• [Items from a dataset]:
== Segment start ==

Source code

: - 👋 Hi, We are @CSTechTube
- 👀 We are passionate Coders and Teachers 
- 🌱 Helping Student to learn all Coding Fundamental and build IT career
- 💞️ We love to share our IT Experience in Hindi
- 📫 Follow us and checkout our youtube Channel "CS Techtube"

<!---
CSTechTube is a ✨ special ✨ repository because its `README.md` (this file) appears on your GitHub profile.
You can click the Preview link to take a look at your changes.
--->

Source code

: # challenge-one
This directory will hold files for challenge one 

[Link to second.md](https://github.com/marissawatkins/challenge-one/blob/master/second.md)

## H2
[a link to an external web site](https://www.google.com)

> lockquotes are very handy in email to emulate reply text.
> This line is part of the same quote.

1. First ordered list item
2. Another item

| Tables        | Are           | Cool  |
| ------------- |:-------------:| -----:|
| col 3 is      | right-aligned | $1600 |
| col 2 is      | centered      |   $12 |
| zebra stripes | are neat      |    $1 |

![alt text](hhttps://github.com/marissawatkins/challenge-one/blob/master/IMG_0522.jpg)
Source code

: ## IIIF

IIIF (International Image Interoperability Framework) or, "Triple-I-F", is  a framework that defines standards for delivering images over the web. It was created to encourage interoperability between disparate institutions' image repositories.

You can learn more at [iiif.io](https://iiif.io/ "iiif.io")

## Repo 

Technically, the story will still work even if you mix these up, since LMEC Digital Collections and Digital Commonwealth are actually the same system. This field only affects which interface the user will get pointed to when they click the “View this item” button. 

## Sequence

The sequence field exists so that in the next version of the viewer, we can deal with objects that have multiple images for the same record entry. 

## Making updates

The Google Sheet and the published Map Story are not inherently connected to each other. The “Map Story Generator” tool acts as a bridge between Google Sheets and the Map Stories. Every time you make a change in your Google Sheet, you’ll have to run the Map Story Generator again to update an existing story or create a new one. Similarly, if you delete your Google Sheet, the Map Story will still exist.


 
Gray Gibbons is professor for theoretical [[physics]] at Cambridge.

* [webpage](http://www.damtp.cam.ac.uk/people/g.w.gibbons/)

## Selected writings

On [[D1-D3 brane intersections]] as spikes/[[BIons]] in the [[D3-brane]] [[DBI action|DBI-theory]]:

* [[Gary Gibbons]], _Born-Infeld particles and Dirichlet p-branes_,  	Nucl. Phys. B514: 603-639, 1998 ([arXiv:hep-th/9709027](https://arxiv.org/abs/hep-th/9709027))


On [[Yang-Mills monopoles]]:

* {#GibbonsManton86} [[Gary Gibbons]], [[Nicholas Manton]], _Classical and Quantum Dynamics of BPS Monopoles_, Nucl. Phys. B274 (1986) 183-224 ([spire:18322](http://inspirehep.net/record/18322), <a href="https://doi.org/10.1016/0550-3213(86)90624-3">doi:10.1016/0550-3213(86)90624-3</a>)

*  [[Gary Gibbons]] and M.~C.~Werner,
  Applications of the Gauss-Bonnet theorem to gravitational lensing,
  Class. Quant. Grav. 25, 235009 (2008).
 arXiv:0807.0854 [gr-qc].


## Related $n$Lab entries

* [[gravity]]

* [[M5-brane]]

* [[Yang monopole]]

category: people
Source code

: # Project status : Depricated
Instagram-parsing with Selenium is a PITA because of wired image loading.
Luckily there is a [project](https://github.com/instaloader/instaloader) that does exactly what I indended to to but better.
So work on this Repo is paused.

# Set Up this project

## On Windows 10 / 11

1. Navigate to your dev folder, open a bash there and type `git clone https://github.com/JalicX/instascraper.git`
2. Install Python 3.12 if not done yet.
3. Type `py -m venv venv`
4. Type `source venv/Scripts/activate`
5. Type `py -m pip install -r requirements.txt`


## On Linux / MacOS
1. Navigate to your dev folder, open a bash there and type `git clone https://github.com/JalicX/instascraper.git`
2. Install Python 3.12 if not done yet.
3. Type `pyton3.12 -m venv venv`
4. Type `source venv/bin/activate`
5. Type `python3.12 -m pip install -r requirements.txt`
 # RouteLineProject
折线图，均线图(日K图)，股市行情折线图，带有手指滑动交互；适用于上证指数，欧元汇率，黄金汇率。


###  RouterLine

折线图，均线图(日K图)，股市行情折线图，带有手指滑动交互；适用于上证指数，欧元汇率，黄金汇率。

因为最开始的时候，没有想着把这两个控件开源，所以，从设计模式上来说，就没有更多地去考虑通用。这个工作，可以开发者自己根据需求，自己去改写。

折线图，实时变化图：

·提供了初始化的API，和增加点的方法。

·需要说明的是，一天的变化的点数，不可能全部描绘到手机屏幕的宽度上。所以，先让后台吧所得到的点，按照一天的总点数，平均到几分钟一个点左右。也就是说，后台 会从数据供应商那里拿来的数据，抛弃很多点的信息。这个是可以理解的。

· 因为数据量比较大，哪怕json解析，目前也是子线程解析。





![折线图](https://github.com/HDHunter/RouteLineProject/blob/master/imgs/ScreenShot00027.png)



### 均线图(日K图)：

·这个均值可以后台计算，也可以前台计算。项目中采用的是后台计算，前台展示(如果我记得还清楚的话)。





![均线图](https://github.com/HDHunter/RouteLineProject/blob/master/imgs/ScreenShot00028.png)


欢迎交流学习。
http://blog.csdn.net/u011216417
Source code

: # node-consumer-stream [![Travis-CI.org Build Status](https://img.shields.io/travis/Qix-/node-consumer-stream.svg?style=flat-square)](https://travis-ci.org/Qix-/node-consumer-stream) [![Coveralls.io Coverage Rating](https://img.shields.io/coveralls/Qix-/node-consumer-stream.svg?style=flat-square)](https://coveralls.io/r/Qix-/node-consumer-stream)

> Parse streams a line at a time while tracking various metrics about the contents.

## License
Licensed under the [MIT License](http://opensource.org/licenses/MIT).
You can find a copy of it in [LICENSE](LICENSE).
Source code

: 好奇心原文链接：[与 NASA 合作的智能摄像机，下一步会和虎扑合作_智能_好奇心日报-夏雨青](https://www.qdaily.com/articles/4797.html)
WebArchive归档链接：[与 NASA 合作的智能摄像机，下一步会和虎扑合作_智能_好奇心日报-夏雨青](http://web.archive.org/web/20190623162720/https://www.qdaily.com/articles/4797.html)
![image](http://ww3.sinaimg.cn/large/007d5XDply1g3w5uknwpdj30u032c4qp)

== Segment end ==

• [WORK INSTRUCTION]: Give back the entries above precisely as they appear.

• [ANSWER FOR THE TASK]:
Source code

: - 👋 Hi, We are @CSTechTube
- 👀 We are passionate Coders and Teachers 
- 🌱 Helping Student to learn all Coding Fundamental and build IT career
- 💞️ We love to share our IT Experience in Hindi
- 📫 Follow us and checkout our youtube Channel "CS Techtube"

<!---
CSTechTube is a ✨ special ✨ repository because its `README.md` (this file) appears on your GitHub profile.
You can click the Preview link to take a look at your changes.
--->

Source code

: # challenge-one
This directory will hold files for challenge one 

[Link to second.md](https://github.com/marissawatkins/challenge-one/blob/master/second.md)

## H2
[a link to an external web site](https://www.google.com)

> lockquotes are very handy in email to emulate reply text.
> This line is part of the same quote.

1. First ordered list item
2. Another item

| Tables        | Are           | Cool  |
| ------------- |:-------------:| -----:|
| col 3 is      | right-aligned | $1600 |
| col 2 is      | centered      |   $12 |
| zebra stripes | are neat      |    $1 |

![alt text](hhttps://github.com/marissawatkins/challenge-one/blob/master/IMG_0522.jpg)
Source code

: ## IIIF

IIIF (International Image Interoperability Framework) or, "Triple-I-F", is  a framework that defines standards for delivering images over the web. It was created to encourage interoperability between disparate institutions' image repositories.

You can learn more at [iiif.io](https://iiif.io/ "iiif.io")

## Repo 

Technically, the story will still work even if you mix these up, since LMEC Digital Collections and Digital Commonwealth are actually the same system. This field only affects which interface the user will get pointed to when they click the “View this item” button. 

## Sequence

The sequence field exists so that in the next version of the viewer, we can deal with objects that have multiple images for the same record entry. 

## Making updates

The Google Sheet and the published Map Story are not inherently connected to each other. The “Map Story Generator” tool acts as a bridge between Google Sheets and the Map Stories. Every time you make a change in your Google Sheet, you’ll have to run the Map Story Generator again to update an existing story or create a new one. Similarly, if you delete your Google Sheet, the Map Story will still exist.


 
Gray Gibbons is professor for theoretical [[physics]] at Cambridge.

* [webpage](http://www.damtp.cam.ac.uk/people/g.w.gibbons/)

## Selected writings

On [[D1-D3 brane intersections]] as spikes/[[BIons]] in the [[D3-brane]] [[DBI action|DBI-theory]]:

* [[Gary Gibbons]], _Born-Infeld particles and Dirichlet p-branes_,  	Nucl. Phys. B514: 603-639, 1998 ([arXiv:hep-th/9709027](https://arxiv.org/abs/hep-th/9709027))


On [[Yang-Mills monopoles]]:

* {#GibbonsManton86} [[Gary Gibbons]], [[Nicholas Manton]], _Classical and Quantum Dynamics of BPS Monopoles_, Nucl. Phys. B274 (1986) 183-224 ([spire:18322](http://inspirehep.net/record/18322), <a href="https://doi.org/10.1016/0550-3213(86)90624-3">doi:10.1016/0550-3213(86)90624-3</a>)

*  [[Gary Gibbons]] and M.~C.~Werner,
  Applications of the Gauss-Bonnet theorem to gravitational lensing,
  Class. Quant. Grav. 25, 235009 (2008).
 arXiv:0807.0854 [gr-qc].


## Related $n$Lab entries

* [[gravity]]

* [[M5-brane]]

* [[Yang monopole]]

category: people
Source code

: # Project status : Depricated
Instagram-parsing with Selenium is a PITA because of wired image loading.
Luckily there is a [project](https://github.com/instaloader/instaloader) that does exactly what I indended to to but better.
So work on this Repo is paused.

# Set Up this project

## On Windows 10 / 11

1. Navigate to your dev folder, open a bash there and type `git clone https://github.com/JalicX/instascraper.git`
2. Install Python 3.12 if not done yet.
3. Type `py -m venv venv`
4. Type `source venv/Scripts/activate`
5. Type `py -m pip install -r requirements.txt`


## On Linux / MacOS
1. Navigate to your dev folder, open a bash there and type `git clone https://github.com/JalicX/instascraper.git`
2. Install Python 3.12 if not done yet.
3. Type `pyton3.12 -m venv venv`
4. Type `source venv/bin/activate`
5. Type `python3.12 -m pip install -r requirements.txt`
 # RouteLineProject
折线图，均线图(日K图)，股市行情折线图，带有手指滑动交互；适用于上证指数，欧元汇率，黄金汇率。


###  RouterLine

折线图，均线图(日K图)，股市行情折线图，带有手指滑动交互；适用于上证指数，欧元汇率，黄金汇率。

因为最开始的时候，没有想着把这两个控件开源，所以，从设计模式上来说，就没有更多地去考虑通用。这个工作，可以开发者自己根据需求，自己去改写。

折线图，实时变化图：

·提供了初始化的API，和增加点的方法。

·需要说明的是，一天的变化的点数，不可能全部描绘到手机屏幕的宽度上。所以，先让后台吧所得到的点，按照一天的总点数，平均到几分钟一个点左右。也就是说，后台 会从数据供应商那里拿来的数据，抛弃很多点的信息。这个是可以理解的。

· 因为数据量比较大，哪怕json解析，目前也是子线程解析。





![折线图](https://github.com/HDHunter/RouteLineProject/blob/master/imgs/ScreenShot00027.png)



### 均线图(日K图)：

·这个均值可以后台计算，也可以前台计算。项目中采用的是后台计算，前台展示(如果我记得还清楚的话)。





![均线图](https://github.com/HDHunter/RouteLineProject/blob/master/imgs/ScreenShot00028.png)


欢迎交流学习。
http://blog.csdn.net/u011216417
Source code

: # node-consumer-stream [![Travis-CI.org Build Status](https://img.shields.io/travis/Qix-/node-consumer-stream.svg?style=flat-square)](https://travis-ci.org/Qix-/node-consumer-stream) [![Coveralls.io Coverage Rating](https://img.shields.io/coveralls/Qix-/node-consumer-stream.svg?style=flat-square)](https://coveralls.io/r/Qix-/node-consumer-stream)

> Parse streams a line at a time while tracking various metrics about the contents.

## License
Licensed under the [MIT License](http://opensource.org/licenses/MIT).
You can find a copy of it in [LICENSE](LICENSE).
Source code

: 好奇心原文链接：[与 NASA 合作的智能摄像机，下一步会和虎扑合作_智能_好奇心日报-夏雨青](https://www.qdaily.com/articles/4797.html)
WebArchive归档链接：[与 NASA 合作的智能摄像机，下一步会和虎扑合作_智能_好奇心日报-夏雨青](http://web.archive.org/web/20190623162720/https://www.qdaily.com/articles/4797.html)
![image](http://ww3.sinaimg.cn/large/007d5XDply1g3w5uknwpdj30u032c4qp)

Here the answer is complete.